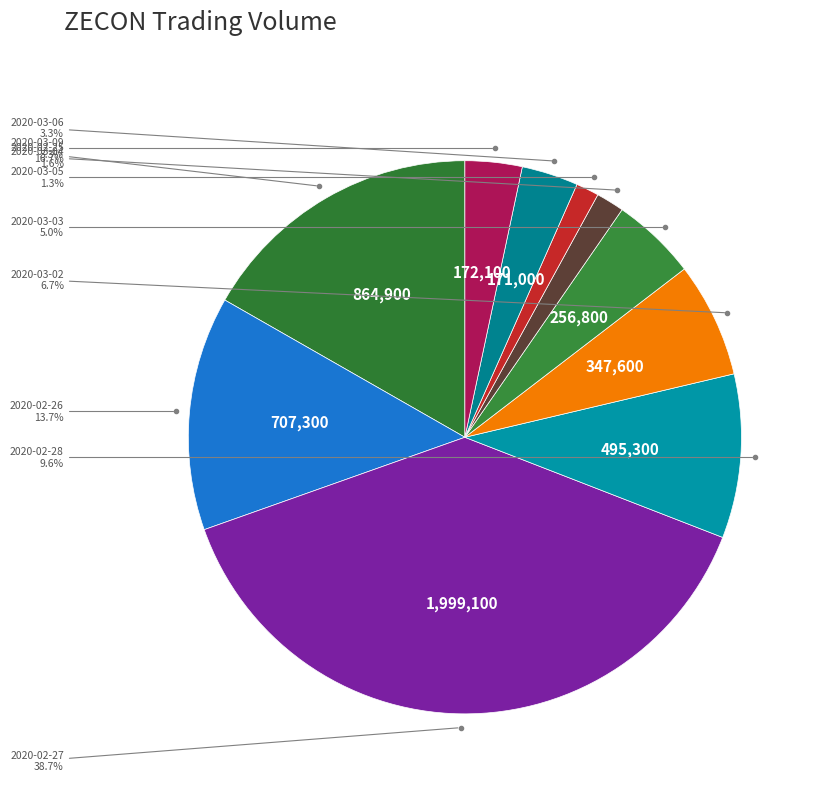

Rank the categories by value from highest to lowest.

2020-02-27, 2020-02-25, 2020-02-26, 2020-02-28, 2020-03-02, 2020-03-03, 2020-03-09, 2020-03-06, 2020-03-04, 2020-03-05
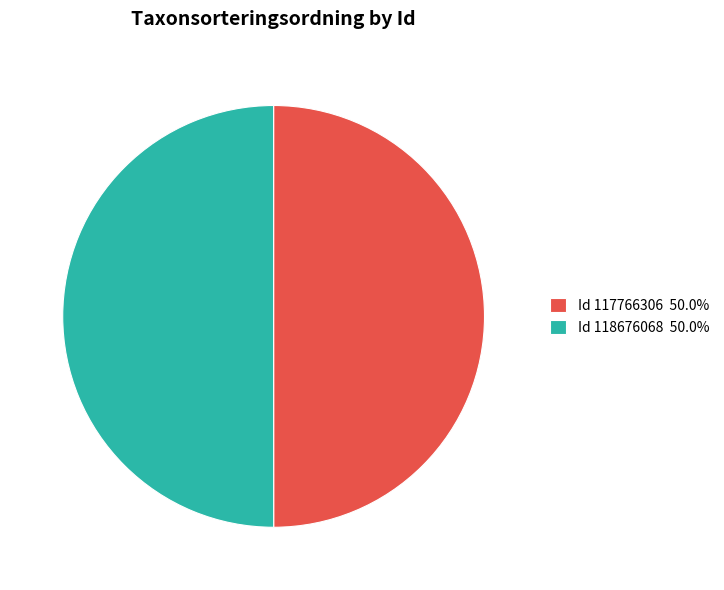

Do Id 117766306 50.0% and Id 118676068 50.0% together represent more than half of the pie?

Yes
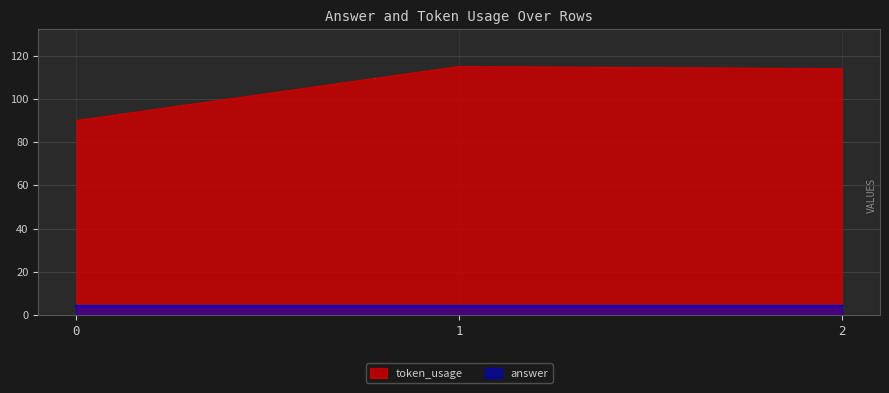

What is the difference between the values at 2 and 0?

24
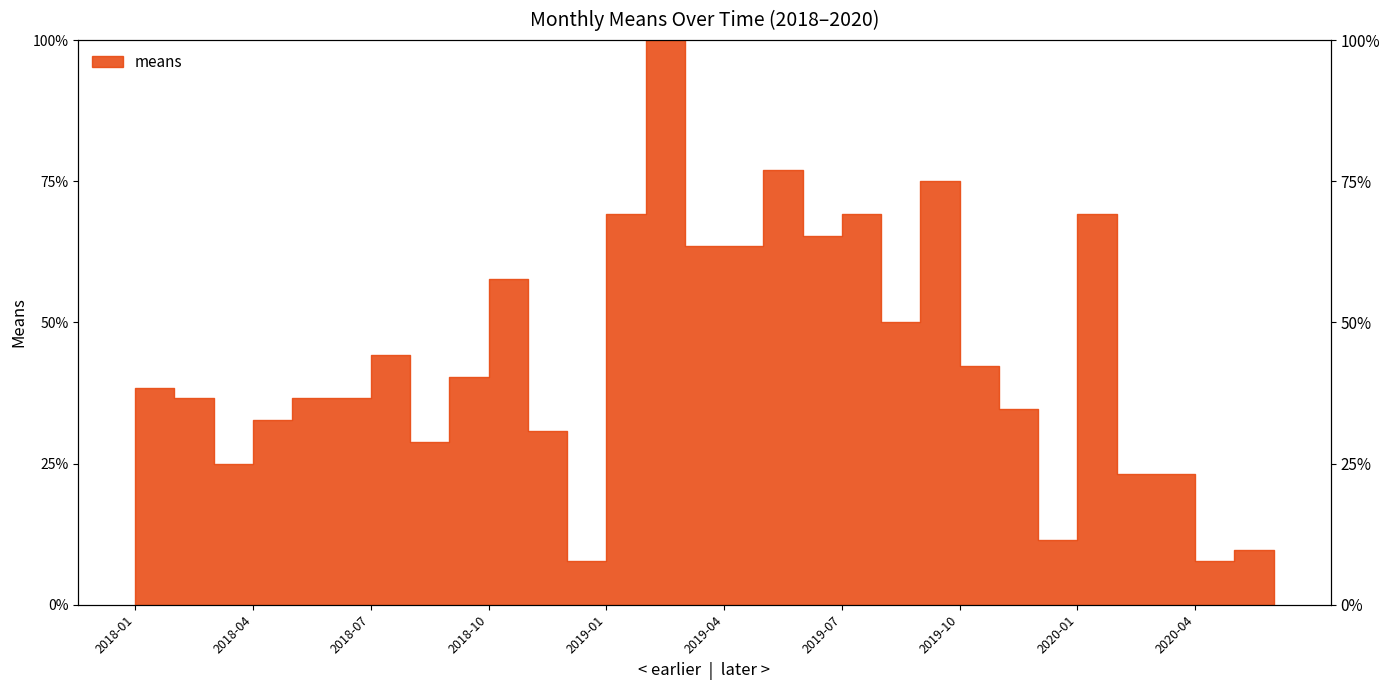

Where is the first local minimum?

2018-03-01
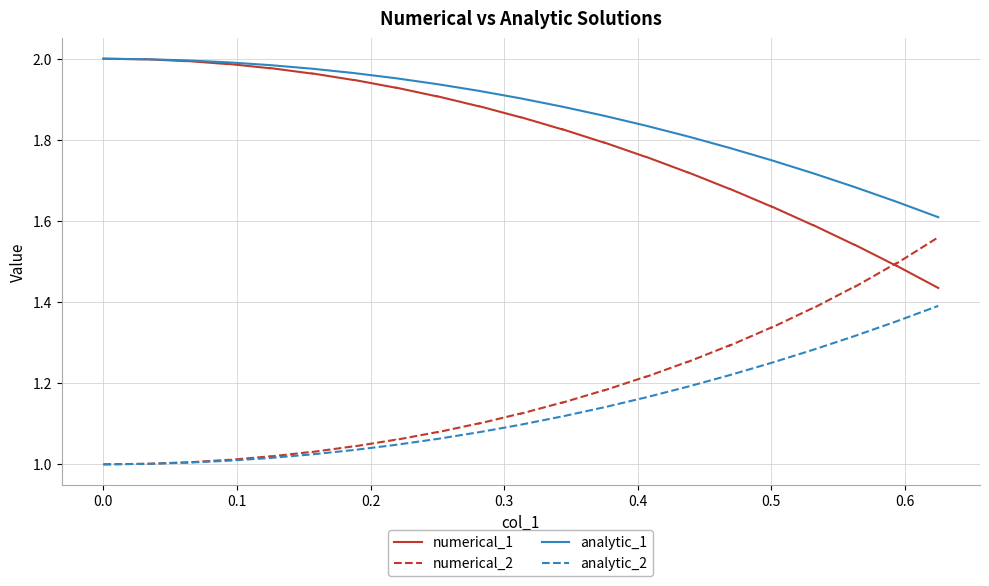

How many categories are shown in the chart?

40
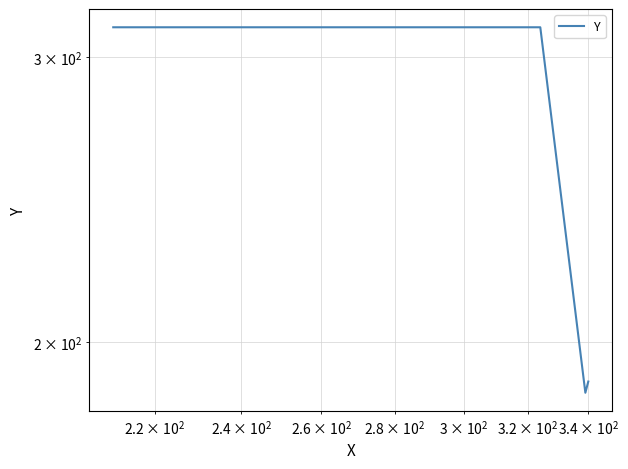

What is the value of the 2nd point from the left?

313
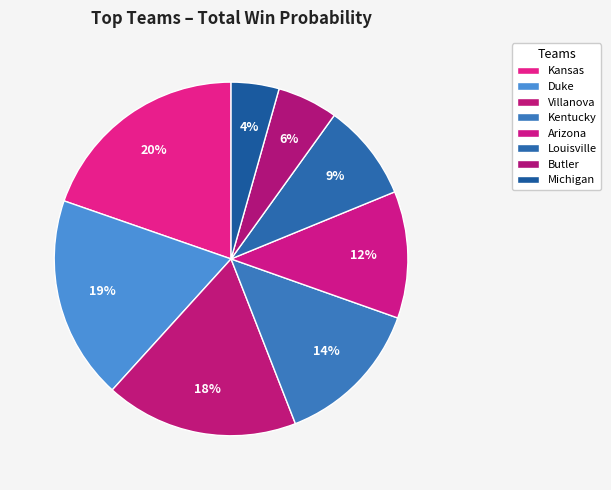

Combined, do Duke and Michigan account for over 50%?

No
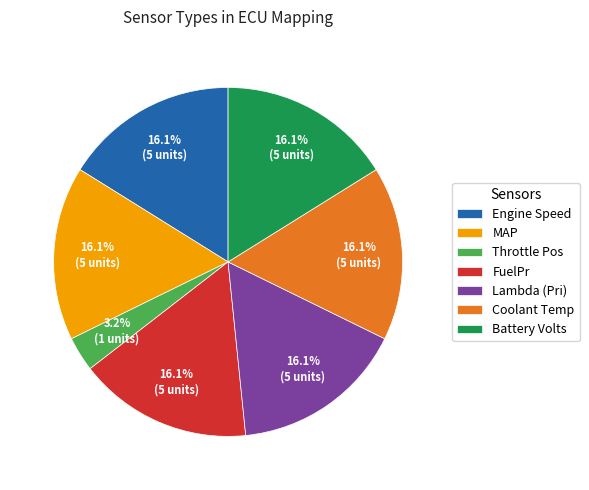

How much of the chart is everything except Lambda (Pri)?

83.9%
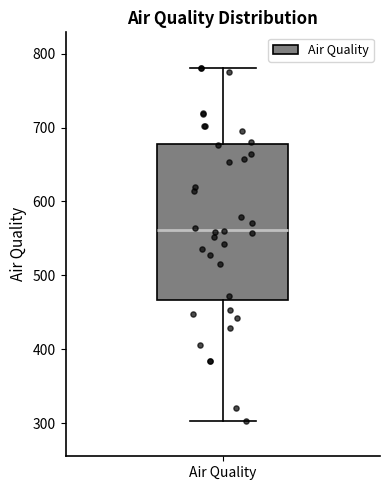

Read this box plot against the y-axis: the position of the median line, the range covered by the box, and the ends of both whiskers. The values are not printed on the chart, so give them approximately, as read against the axis.

median 560, box 470 to 680, whiskers 300 to 780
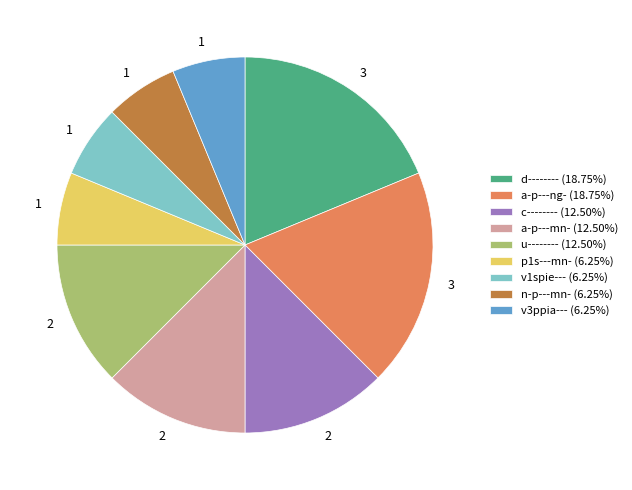

Is there a majority slice in this chart?

No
--------------------
* What needs to be done:
Recast all the entries above as a JSON list of strings with one string per line. Omit blank lines and leave the pictures out.

* Response:
[
  "Rank the categories by value from highest to lowest.",
  "2020-02-27, 2020-02-25, 2020-02-26, 2020-02-28, 2020-03-02, 2020-03-03, 2020-03-09, 2020-03-06, 2020-03-04, 2020-03-05",
  "Do Id 117766306 50.0% and Id 118676068 50.0% together represent more than half of the pie?",
  "Yes",
  "What is the difference between the values at 2 and 0?",
  "24",
  "Where is the first local minimum?",
  "2018-03-01",
  "How many categories are shown in the chart?",
  "40",
  "What is the value of the 2nd point from the left?",
  "313",
  "Combined, do Duke and Michigan account for over 50%?",
  "No",
  "How much of the chart is everything except Lambda (Pri)?",
  "83.9%",
  "Read this box plot against the y-axis: the position of the median line, the range covered by the box, and the ends of both whiskers. The values are not printed on the chart, so give them approximately, as read against the axis.",
  "median 560, box 470 to 680, whiskers 300 to 780",
  "Is there a majority slice in this chart?",
  "No"
]